[Opening Supplied material section]
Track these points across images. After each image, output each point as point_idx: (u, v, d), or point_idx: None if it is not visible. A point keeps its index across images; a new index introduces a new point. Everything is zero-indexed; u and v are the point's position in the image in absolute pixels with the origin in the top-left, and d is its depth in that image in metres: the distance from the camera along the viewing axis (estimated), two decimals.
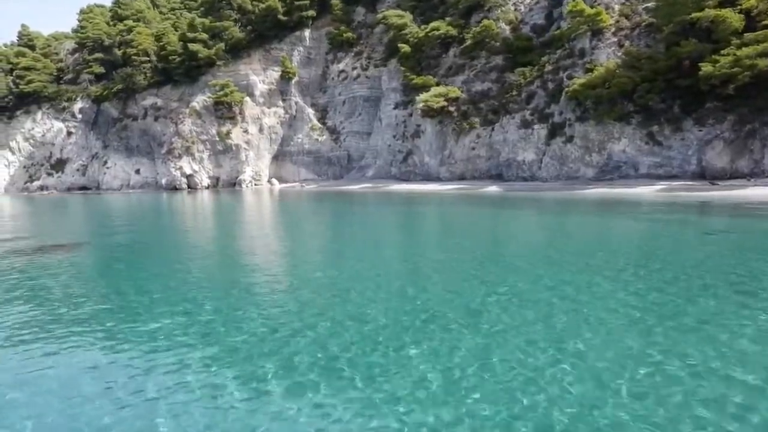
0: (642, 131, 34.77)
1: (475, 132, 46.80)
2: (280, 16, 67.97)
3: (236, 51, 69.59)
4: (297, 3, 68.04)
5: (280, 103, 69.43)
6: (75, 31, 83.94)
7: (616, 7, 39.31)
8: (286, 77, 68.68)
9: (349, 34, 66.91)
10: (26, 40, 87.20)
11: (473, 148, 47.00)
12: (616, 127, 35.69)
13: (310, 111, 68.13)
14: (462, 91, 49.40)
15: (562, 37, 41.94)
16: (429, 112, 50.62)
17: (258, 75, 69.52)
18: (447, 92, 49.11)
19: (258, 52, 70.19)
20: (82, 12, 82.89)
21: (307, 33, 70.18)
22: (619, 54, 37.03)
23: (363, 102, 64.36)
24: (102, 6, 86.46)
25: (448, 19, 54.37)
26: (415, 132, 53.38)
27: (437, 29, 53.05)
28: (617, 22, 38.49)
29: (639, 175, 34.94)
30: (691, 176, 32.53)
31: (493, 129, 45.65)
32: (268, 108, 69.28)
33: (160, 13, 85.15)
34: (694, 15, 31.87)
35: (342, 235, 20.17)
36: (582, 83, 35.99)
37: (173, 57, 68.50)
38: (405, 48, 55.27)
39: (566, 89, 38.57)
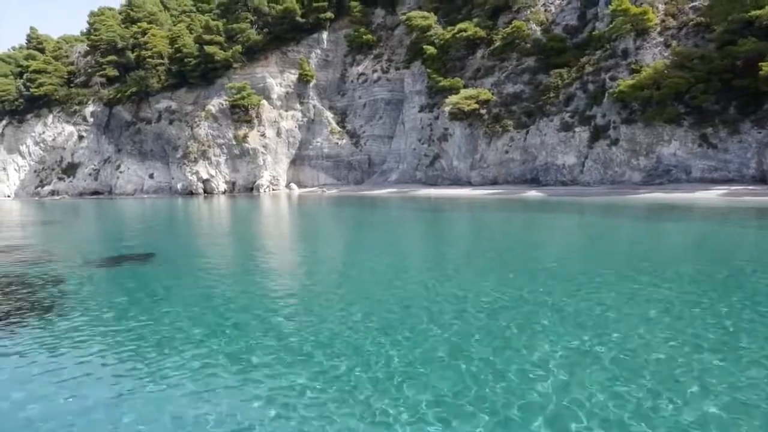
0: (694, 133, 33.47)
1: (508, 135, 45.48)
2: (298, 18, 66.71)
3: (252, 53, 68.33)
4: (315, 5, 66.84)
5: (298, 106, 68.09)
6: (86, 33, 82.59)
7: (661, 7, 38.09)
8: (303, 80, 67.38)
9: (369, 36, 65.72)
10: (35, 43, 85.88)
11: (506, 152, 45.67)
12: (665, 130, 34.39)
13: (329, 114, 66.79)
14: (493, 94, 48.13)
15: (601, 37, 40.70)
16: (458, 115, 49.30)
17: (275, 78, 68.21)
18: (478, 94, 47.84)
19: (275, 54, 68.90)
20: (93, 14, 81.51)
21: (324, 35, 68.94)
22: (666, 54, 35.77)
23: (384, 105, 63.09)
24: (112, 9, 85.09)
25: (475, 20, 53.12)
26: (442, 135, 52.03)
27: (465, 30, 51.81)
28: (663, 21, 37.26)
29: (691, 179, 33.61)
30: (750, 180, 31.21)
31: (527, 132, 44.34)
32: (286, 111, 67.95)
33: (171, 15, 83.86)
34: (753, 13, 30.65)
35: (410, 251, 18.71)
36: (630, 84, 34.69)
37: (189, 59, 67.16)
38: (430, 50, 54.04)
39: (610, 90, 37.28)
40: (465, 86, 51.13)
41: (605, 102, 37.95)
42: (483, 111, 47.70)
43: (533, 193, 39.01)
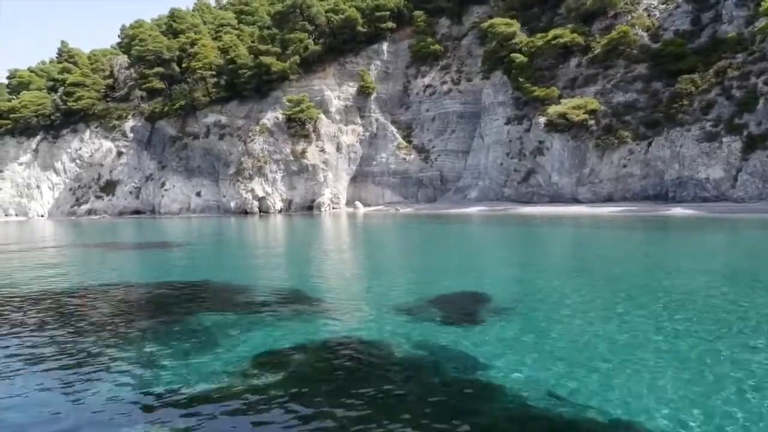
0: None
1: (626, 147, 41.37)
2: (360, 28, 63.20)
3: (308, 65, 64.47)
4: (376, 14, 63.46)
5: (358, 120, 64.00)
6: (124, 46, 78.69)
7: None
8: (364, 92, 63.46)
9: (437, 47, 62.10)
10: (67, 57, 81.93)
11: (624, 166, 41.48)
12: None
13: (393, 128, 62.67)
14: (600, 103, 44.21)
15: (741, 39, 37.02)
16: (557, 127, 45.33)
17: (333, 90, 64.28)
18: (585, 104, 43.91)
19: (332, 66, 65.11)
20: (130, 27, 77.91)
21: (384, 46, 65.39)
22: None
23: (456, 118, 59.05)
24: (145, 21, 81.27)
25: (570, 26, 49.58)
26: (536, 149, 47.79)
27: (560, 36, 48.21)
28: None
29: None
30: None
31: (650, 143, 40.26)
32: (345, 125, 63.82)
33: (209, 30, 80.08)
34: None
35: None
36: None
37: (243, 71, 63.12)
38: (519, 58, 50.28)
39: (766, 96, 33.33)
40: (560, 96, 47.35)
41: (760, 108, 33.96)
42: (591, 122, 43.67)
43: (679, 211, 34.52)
[Closing Supplied material section]
Exercise directions:
Reproduce the material exactly; keep pictures out.

Solution:
Track these points across images. After each image, output each point as point_idx: (u, v, d), or point_idx: None if it is not visible. A point keeps its index across images; a new index introduces a new point. Everything is zero-indexed; u and v are the point's position in the image in absolute pixels with the origin in the top-left, and d is its depth in that image in metres: the distance from the camera along the viewing axis (estimated), two decimals.
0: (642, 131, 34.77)
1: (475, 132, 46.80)
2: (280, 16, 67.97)
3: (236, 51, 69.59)
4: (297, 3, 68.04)
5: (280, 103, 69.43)
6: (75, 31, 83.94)
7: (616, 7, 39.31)
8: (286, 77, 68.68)
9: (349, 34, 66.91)
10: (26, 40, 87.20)
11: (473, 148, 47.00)
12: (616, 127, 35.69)
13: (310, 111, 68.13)
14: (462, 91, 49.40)
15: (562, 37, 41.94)
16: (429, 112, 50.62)
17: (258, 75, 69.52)
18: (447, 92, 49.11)
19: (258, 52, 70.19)
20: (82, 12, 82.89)
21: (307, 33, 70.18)
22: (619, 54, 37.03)
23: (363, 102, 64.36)
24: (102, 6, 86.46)
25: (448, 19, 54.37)
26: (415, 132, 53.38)
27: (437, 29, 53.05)
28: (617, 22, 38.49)
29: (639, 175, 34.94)
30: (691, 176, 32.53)
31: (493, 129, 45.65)
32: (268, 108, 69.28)
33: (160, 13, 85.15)
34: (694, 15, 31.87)
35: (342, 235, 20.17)
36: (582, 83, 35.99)
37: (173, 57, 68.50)
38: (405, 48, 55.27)
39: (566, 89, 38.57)
0: (694, 133, 33.47)
1: (508, 135, 45.48)
2: (298, 18, 66.71)
3: (252, 53, 68.33)
4: (315, 5, 66.84)
5: (298, 106, 68.09)
6: (86, 33, 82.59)
7: (661, 7, 38.09)
8: (303, 80, 67.38)
9: (369, 36, 65.72)
10: (35, 43, 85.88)
11: (506, 152, 45.67)
12: (665, 130, 34.39)
13: (329, 114, 66.79)
14: (493, 94, 48.13)
15: (601, 37, 40.70)
16: (458, 115, 49.30)
17: (275, 78, 68.21)
18: (478, 94, 47.84)
19: (275, 54, 68.90)
20: (93, 14, 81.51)
21: (324, 35, 68.94)
22: (666, 54, 35.77)
23: (384, 105, 63.09)
24: (112, 9, 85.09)
25: (475, 20, 53.12)
26: (442, 135, 52.03)
27: (465, 30, 51.81)
28: (663, 21, 37.26)
29: (691, 179, 33.61)
30: (750, 180, 31.21)
31: (527, 132, 44.34)
32: (286, 111, 67.95)
33: (171, 15, 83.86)
34: (753, 13, 30.65)
35: (410, 251, 18.71)
36: (630, 84, 34.69)
37: (189, 59, 67.16)
38: (430, 50, 54.04)
39: (610, 90, 37.28)
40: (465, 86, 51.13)
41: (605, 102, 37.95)
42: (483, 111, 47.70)
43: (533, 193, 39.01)
0: None
1: (626, 147, 41.37)
2: (360, 28, 63.20)
3: (308, 65, 64.47)
4: (376, 14, 63.46)
5: (358, 120, 64.00)
6: (124, 46, 78.69)
7: None
8: (364, 92, 63.46)
9: (437, 47, 62.10)
10: (67, 57, 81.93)
11: (624, 166, 41.48)
12: None
13: (393, 128, 62.67)
14: (600, 103, 44.21)
15: (741, 39, 37.02)
16: (557, 127, 45.33)
17: (333, 90, 64.28)
18: (585, 104, 43.91)
19: (332, 66, 65.11)
20: (130, 27, 77.91)
21: (384, 46, 65.39)
22: None
23: (456, 118, 59.05)
24: (145, 21, 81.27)
25: (570, 26, 49.58)
26: (536, 149, 47.79)
27: (560, 36, 48.21)
28: None
29: None
30: None
31: (650, 143, 40.26)
32: (345, 125, 63.82)
33: (209, 30, 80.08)
34: None
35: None
36: None
37: (243, 71, 63.12)
38: (519, 58, 50.28)
39: (766, 96, 33.33)
40: (560, 96, 47.35)
41: (760, 108, 33.96)
42: (591, 122, 43.67)
43: (679, 211, 34.52)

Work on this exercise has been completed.